Look what you’ve done.

Variety reports that, while Netflix jealously guards its ratings numbers usually, Nielsen was able to give an estimate of about 11 million subscribers who chose to watch Bright over yanking out their own teeth with pliers or jumping into a frozen lake. To compare, that’s less than the second season of Stranger Things (15.8 million views in the same three-day time period) and way more than the premiere of The Crown Season 2 (nearly 3 million views in the U.S.). That’s an impressive get for Netflix, who have now proven themselves contenders in the blockbuster arena.

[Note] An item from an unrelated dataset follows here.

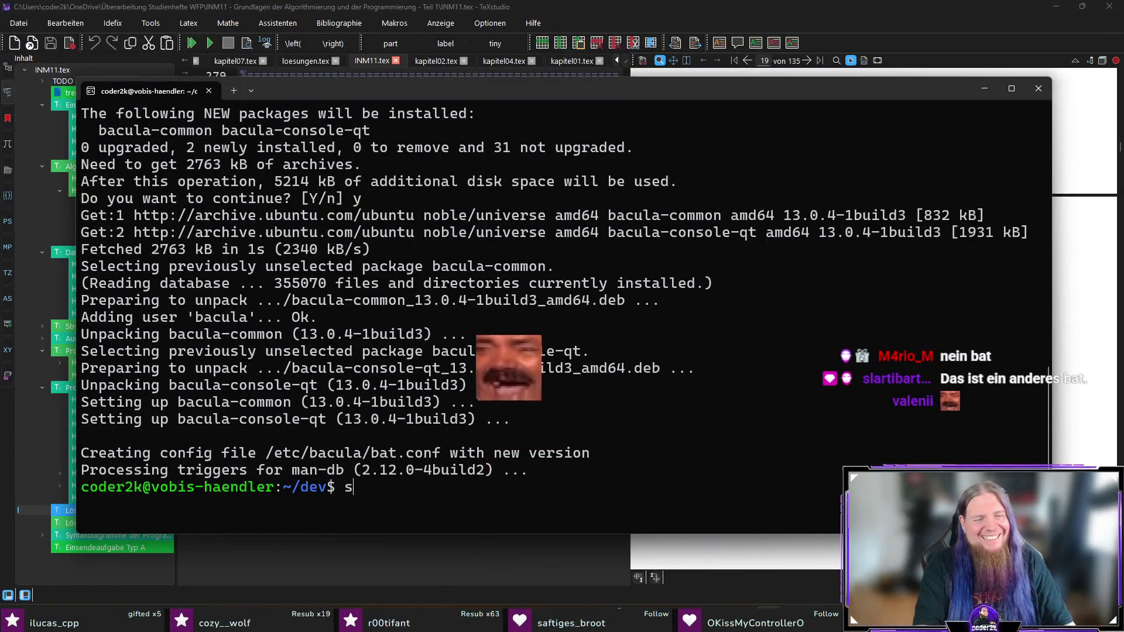
{"action": "type", "text": "udo apt remove "}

But it’s pretty disappointing that watchers have chosen to grant this distinction to what some critics have been calling Netflix’s worst movie ever made, and leaving films like Dee Rees’ Mudbound — which, among other things, is actually good — to languish amongst the other unpopular indie dramas. These ratings don’t account for how many people clicked play accidentally, or started to watch the movie and then stopped halfway through, but it definitely sends the message to Netflix that Bright is what the people want. (It seems like they were able to predict this, as Netflix announced a Bright 2 a day before reviews dropped.)

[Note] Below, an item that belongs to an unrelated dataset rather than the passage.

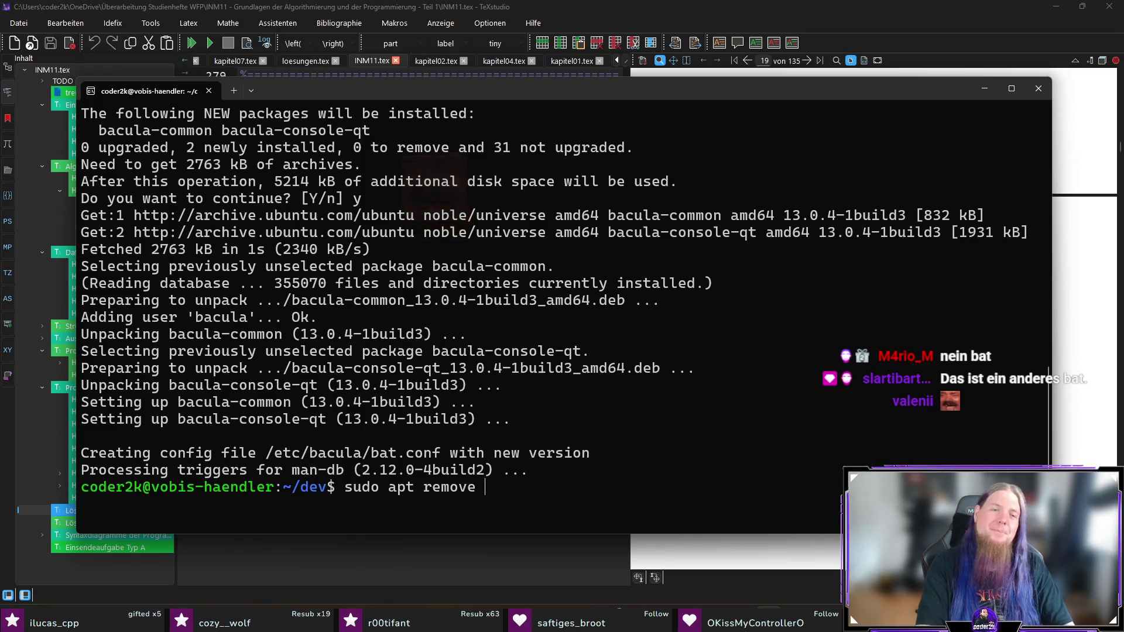
{"action": "type", "text": "bacu"}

But the so-weird-I-gotta-watch-it mentality can only go so far. This is the reason we have so many Sharknados. This is why The Ridiculous 6, which previously held the title of worst Netflix original, was the streaming giant’s most-watched movie when it debuted. The bubble’s gotta burst at some point. For now, Joel Edgerton is resigning himself to donning that blue, Oscar-nominated orc face once again.